━━━ Exercise data

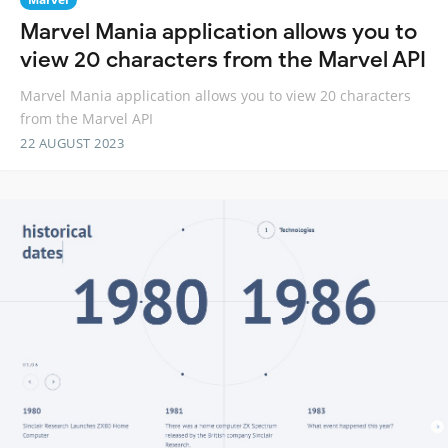
Marvel Mania application allows you to
view 20 characters from the Marvel API
Marvel Mania application allows you to view 20 characters
from the Marvel API
22 AUGUST 2023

━━━━━━

Work instructions → Rewrite the text of every entry, substituting "app" for each occurrence of "application" and keeping everything else the same, and leave out the pictures.

Output →
Marvel Mania app allows you to
view 20 characters from the Marvel API
Marvel Mania app allows you to view 20 characters
from the Marvel API
22 AUGUST 2023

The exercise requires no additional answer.